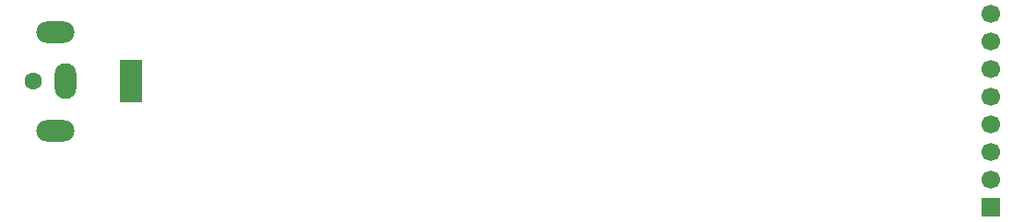
<source format=gbr>
%TF.GenerationSoftware,KiCad,Pcbnew,9.0.3*%
%TF.CreationDate,2025-11-02T19:13:38+05:00*%
%TF.ProjectId,zynq-7000-development-board,7a796e71-2d37-4303-9030-2d646576656c,rev?*%
%TF.SameCoordinates,Original*%
%TF.FileFunction,Soldermask,Bot*%
%TF.FilePolarity,Negative*%
%FSLAX46Y46*%
G04 Gerber Fmt 4.6, Leading zero omitted, Abs format (unit mm)*
G04 Created by KiCad (PCBNEW 9.0.3) date 2025-11-02 19:13:38*
%MOMM*%
%LPD*%
G01*
G04 APERTURE LIST*
%ADD10C,1.700000*%
%ADD11R,1.700000X1.700000*%
%ADD12C,1.600000*%
%ADD13R,2.000000X4.000000*%
%ADD14O,2.000000X3.300000*%
%ADD15O,3.500000X2.000000*%
G04 APERTURE END LIST*
D10*
%TO.C,J2*%
X196050000Y-105220000D03*
X196050000Y-107760000D03*
X196050000Y-110300000D03*
X196050000Y-112840000D03*
X196050000Y-115380000D03*
X196050000Y-117920000D03*
X196050000Y-120460000D03*
D11*
X196050000Y-123000000D03*
%TD*%
D12*
%TO.C,J1*%
X108180000Y-111420000D03*
D13*
X117180000Y-111420000D03*
D14*
X111180000Y-111420000D03*
D15*
X110180000Y-106920000D03*
X110180000Y-115920000D03*
%TD*%
M02*

</source>
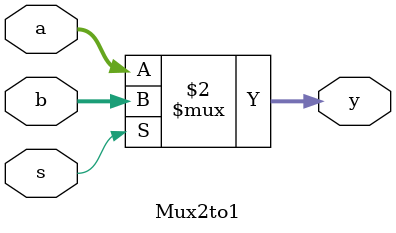
<source format=v>
`timescale 1ns / 1ps
module Mux2to1 #(parameter WIDTH = 8)(a,b,s,y);
	
input[WIDTH-1:0] a, b;
input s;
output[WIDTH-1:0] y;

	assign y =(s==1)? b : a;
	
endmodule

</source>
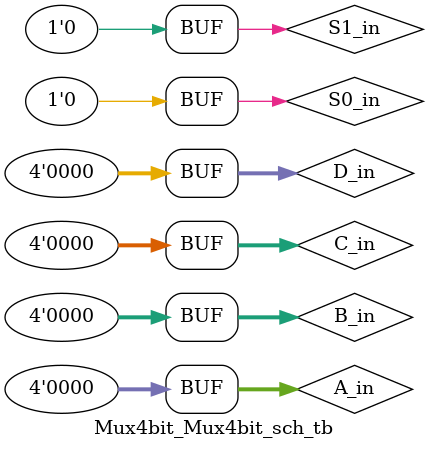
<source format=v>

`timescale 1ns / 1ps

module Mux4bit_Mux4bit_sch_tb();

// Inputs
   reg [3:0] C_in;
   reg [3:0] D_in;
   reg S0_in;
   reg S1_in;
   reg [3:0] B_in;
   reg [3:0] A_in;

// Output
   wire [3:0] Mux_out;

// Bidirs

// Instantiate the UUT
   Mux4bit UUT (
		.C_in(C_in), 
		.D_in(D_in), 
		.S0_in(S0_in), 
		.S1_in(S1_in), 
		.B_in(B_in), 
		.A_in(A_in), 
		.Mux_out(Mux_out)
   );
// Initialize Inputs
   initial begin
		C_in = 0;
		D_in = 0;
		S0_in = 0;
		S1_in = 0;
		B_in = 0;
		A_in = 0;
   end
endmodule

</source>
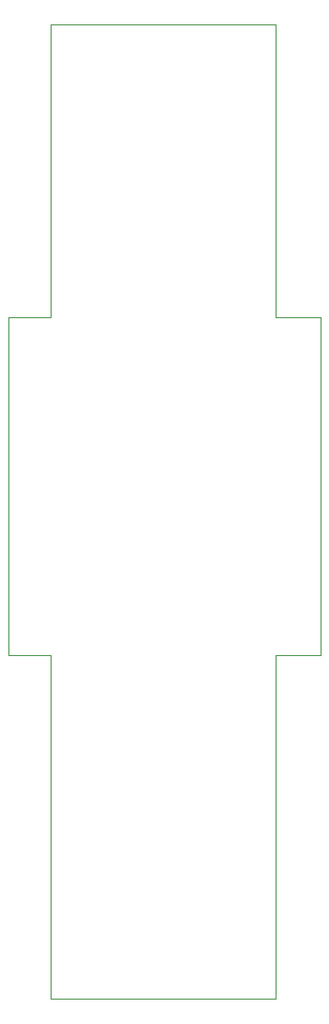
<source format=gbr>
G04 (created by PCBNEW (2013-mar-13)-testing) date Tue 15 Oct 2013 11:37:39 AM CEST*
%MOIN*%
G04 Gerber Fmt 3.4, Leading zero omitted, Abs format*
%FSLAX34Y34*%
G01*
G70*
G90*
G04 APERTURE LIST*
%ADD10C,0.005906*%
%ADD11C,0.003937*%
G04 APERTURE END LIST*
G54D10*
G54D11*
X55000Y-29000D02*
X55000Y-18600D01*
X63000Y-18600D02*
X63000Y-29000D01*
X55000Y-18600D02*
X63000Y-18600D01*
X55000Y-53200D02*
X55000Y-41000D01*
X63000Y-53200D02*
X63000Y-41000D01*
X55000Y-53200D02*
X63000Y-53200D01*
X53500Y-41000D02*
X55000Y-41000D01*
X64600Y-41000D02*
X63000Y-41000D01*
X63000Y-29000D02*
X64600Y-29000D01*
X53500Y-29000D02*
X55000Y-29000D01*
X53500Y-41000D02*
X53500Y-29000D01*
X64600Y-41000D02*
X64600Y-29000D01*
M02*

</source>
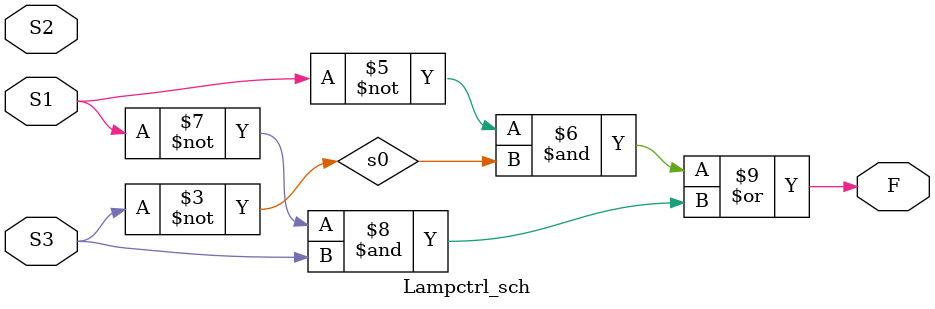
<source format=v>
/*
 * Generated by Digital. Don't modify this file!
 * Any changes will be lost if this file is regenerated.
 */

module Lampctrl_sch (
  input S1,
  input S2,
  input S3,
  output F
);
  wire s0;
  wire s4;
  wire s5;
  wire s6;
  assign s5 = (S1 & S3);
  assign s6 = ~ S2;
  assign s0 = ~ S3;
  assign s4 = (S1 & s0);
  assign F = ((~ S1 & s0) | (~ S1 & S3));
endmodule

</source>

# # # # #

**Instructions to follow:**
Return the listing above word for word. Keep the images out.

**Answer section:**
<source format=gbr>
%TF.GenerationSoftware,KiCad,Pcbnew,9.0.3*%
%TF.CreationDate,2025-11-02T19:13:38+05:00*%
%TF.ProjectId,zynq-7000-development-board,7a796e71-2d37-4303-9030-2d646576656c,rev?*%
%TF.SameCoordinates,Original*%
%TF.FileFunction,Soldermask,Bot*%
%TF.FilePolarity,Negative*%
%FSLAX46Y46*%
G04 Gerber Fmt 4.6, Leading zero omitted, Abs format (unit mm)*
G04 Created by KiCad (PCBNEW 9.0.3) date 2025-11-02 19:13:38*
%MOMM*%
%LPD*%
G01*
G04 APERTURE LIST*
%ADD10C,1.700000*%
%ADD11R,1.700000X1.700000*%
%ADD12C,1.600000*%
%ADD13R,2.000000X4.000000*%
%ADD14O,2.000000X3.300000*%
%ADD15O,3.500000X2.000000*%
G04 APERTURE END LIST*
D10*
%TO.C,J2*%
X196050000Y-105220000D03*
X196050000Y-107760000D03*
X196050000Y-110300000D03*
X196050000Y-112840000D03*
X196050000Y-115380000D03*
X196050000Y-117920000D03*
X196050000Y-120460000D03*
D11*
X196050000Y-123000000D03*
%TD*%
D12*
%TO.C,J1*%
X108180000Y-111420000D03*
D13*
X117180000Y-111420000D03*
D14*
X111180000Y-111420000D03*
D15*
X110180000Y-106920000D03*
X110180000Y-115920000D03*
%TD*%
M02*

</source>
<source format=v>
`timescale 1ns / 1ps
module Mux2to1 #(parameter WIDTH = 8)(a,b,s,y);
	
input[WIDTH-1:0] a, b;
input s;
output[WIDTH-1:0] y;

	assign y =(s==1)? b : a;
	
endmodule

</source>
<source format=v>

`timescale 1ns / 1ps

module Mux4bit_Mux4bit_sch_tb();

// Inputs
   reg [3:0] C_in;
   reg [3:0] D_in;
   reg S0_in;
   reg S1_in;
   reg [3:0] B_in;
   reg [3:0] A_in;

// Output
   wire [3:0] Mux_out;

// Bidirs

// Instantiate the UUT
   Mux4bit UUT (
		.C_in(C_in), 
		.D_in(D_in), 
		.S0_in(S0_in), 
		.S1_in(S1_in), 
		.B_in(B_in), 
		.A_in(A_in), 
		.Mux_out(Mux_out)
   );
// Initialize Inputs
   initial begin
		C_in = 0;
		D_in = 0;
		S0_in = 0;
		S1_in = 0;
		B_in = 0;
		A_in = 0;
   end
endmodule

</source>
<source format=gbr>
G04 (created by PCBNEW (2013-mar-13)-testing) date Tue 15 Oct 2013 11:37:39 AM CEST*
%MOIN*%
G04 Gerber Fmt 3.4, Leading zero omitted, Abs format*
%FSLAX34Y34*%
G01*
G70*
G90*
G04 APERTURE LIST*
%ADD10C,0.005906*%
%ADD11C,0.003937*%
G04 APERTURE END LIST*
G54D10*
G54D11*
X55000Y-29000D02*
X55000Y-18600D01*
X63000Y-18600D02*
X63000Y-29000D01*
X55000Y-18600D02*
X63000Y-18600D01*
X55000Y-53200D02*
X55000Y-41000D01*
X63000Y-53200D02*
X63000Y-41000D01*
X55000Y-53200D02*
X63000Y-53200D01*
X53500Y-41000D02*
X55000Y-41000D01*
X64600Y-41000D02*
X63000Y-41000D01*
X63000Y-29000D02*
X64600Y-29000D01*
X53500Y-29000D02*
X55000Y-29000D01*
X53500Y-41000D02*
X53500Y-29000D01*
X64600Y-41000D02*
X64600Y-29000D01*
M02*

</source>
<source format=v>
/*
 * Generated by Digital. Don't modify this file!
 * Any changes will be lost if this file is regenerated.
 */

module Lampctrl_sch (
  input S1,
  input S2,
  input S3,
  output F
);
  wire s0;
  wire s4;
  wire s5;
  wire s6;
  assign s5 = (S1 & S3);
  assign s6 = ~ S2;
  assign s0 = ~ S3;
  assign s4 = (S1 & s0);
  assign F = ((~ S1 & s0) | (~ S1 & S3));
endmodule

</source>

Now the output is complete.